Taking the bull by the horns

In the face of apparent inaction by government authorities, consumers have been forced to take matters into their own hands. Thousands of Quebecers have filed claims with the Fonds d'indemnisation des clients des agents de voyages, which is overseen by the Office de la protection du consommateur (consumer protection office, known by its French initials, OPC). To date, no consumers have been compensated, as the CPO is waiting to see what the federal government will do.

Thousands of passengers have also filed complaints with the CTA and are still waiting for news.

Applications for permission to file a class action suit have also been made to the courts, notably in Quebec and in the Federal Court. The class action was rejected by the Federal Court for lack of jurisdiction. At the time of writing, a decision is anticipated from the Superior Court on the application filed in Quebec in the case of Lachaine v. Air Transat, Air Canada, Sunwing, Westjet et als. Even if the court gives the green light, however, it could well take years to settle the case.

Consumers who took out travel insurance with a cancellation clause have turned to their insurance companies. Here again, many have been turned down, as the insurance companies consider that clients who have received a voucher have been compensated.

What recourse do individuals have? Some consumers have decided to file civil cases against their air carriers or travel agents. In Quebec, most of these cases are heard in Small Claims Court. Given the delays inherent in these procedures, few decisions have been rendered so far. But here again, the results have been mixed. While one couple did succeed in obtaining a decision that requires the carrier to give them their money back, other files are on hold until one of the class actions is concluded.

A long time coming

Since the beginning of the COVID crisis, air travellers have received very little support from the federal government. In response to repeated requests from the airlines for more financial support, Prime Minister Trudeau stated publically that support would be conditional on airline passengers receiving refunds. Negotiations have been announced.

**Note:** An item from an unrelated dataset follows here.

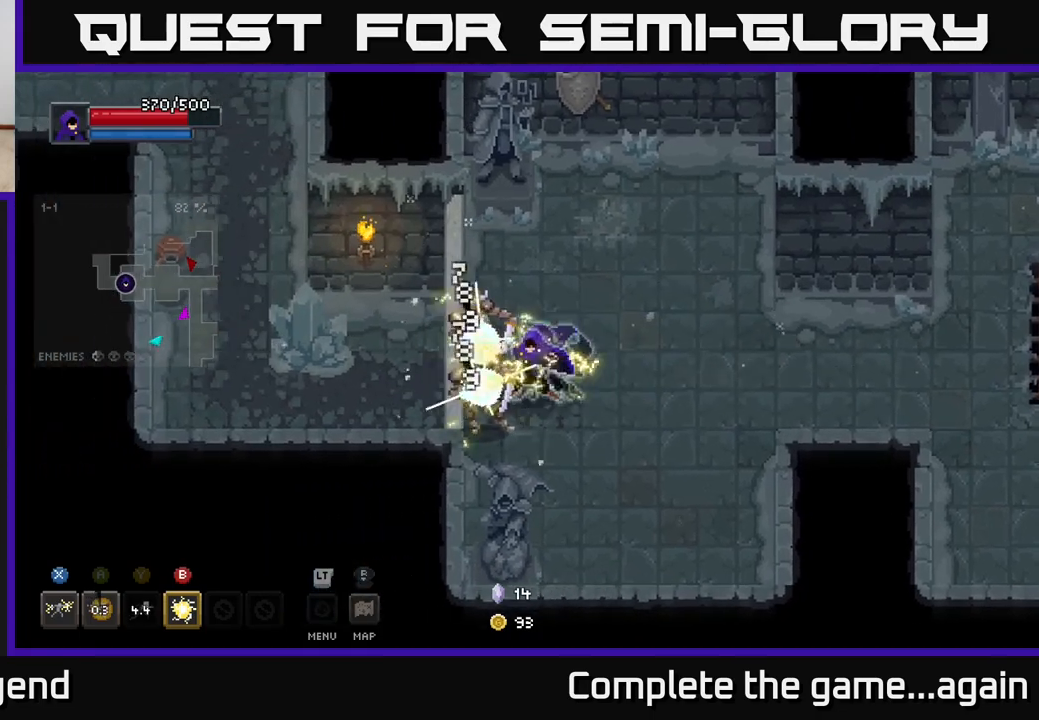
{"buttons": [], "left_stick": "right", "right_stick": "center", "events": [[83, "left_stick", "center"], [317, "X", "up"], [317, "left_stick", "right"]]}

In the wake of a ministerial directive, the CTA also launched a public consultation designed to impose new obligations on air carriers in the event of disruptions beyond their control. The CTA repeated its restrictive interpretation of the regulation stipulating that carriers are not required to issue refunds to consumers. If any regulatory changes are adopted and come into effect, that solution would only apply to future disruptions.

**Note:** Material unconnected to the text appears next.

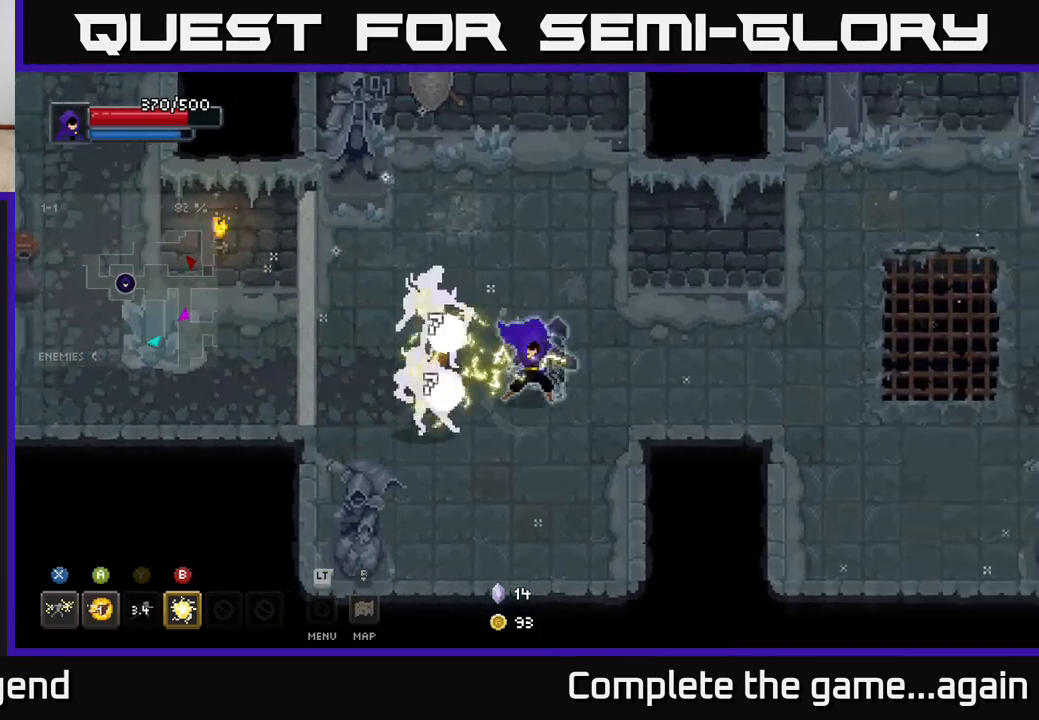
{"buttons": [], "left_stick": "left", "right_stick": "center", "events": [[483, "X", "up"]]}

More than a year after the start of the pandemic, we can finally see a small light at the end of the tunnel. The federal government and Air Canada have announced an agreement. The government has agreed to give the airline financial aid in the form of loans, and the carrier has, among other things, committed to issuing refunds to customers, including those who were given vouchers or Aeroplan points.

As is so often the case, though, the devil is in the details. Refunds will not be automatic. Yet again, consumers will have to take the initiative to get their money back. And even though the carrier has held onto their money for more than a year, passengers will have a mere three months to file their claim, and those who bought their tickets through a travel agency will have to request their refund via the same travel agency. Even though the agencies’ commissions are not in jeopardy, some agencies are charging consumers a fee to recover the money owed to them.

Meanwhile, what about customers of other carriers? No news. The government says they’re at the negotiation stage. However, the law is clear: passengers are entitled to a refund. It’s way past time for our government to snap to it and make sure that voters’ rights are respected. If negotiations drag on and on, the government has the power to impose basic conditions on any additional financial aid, including refunds to passengers, whether the airline industry likes it or not.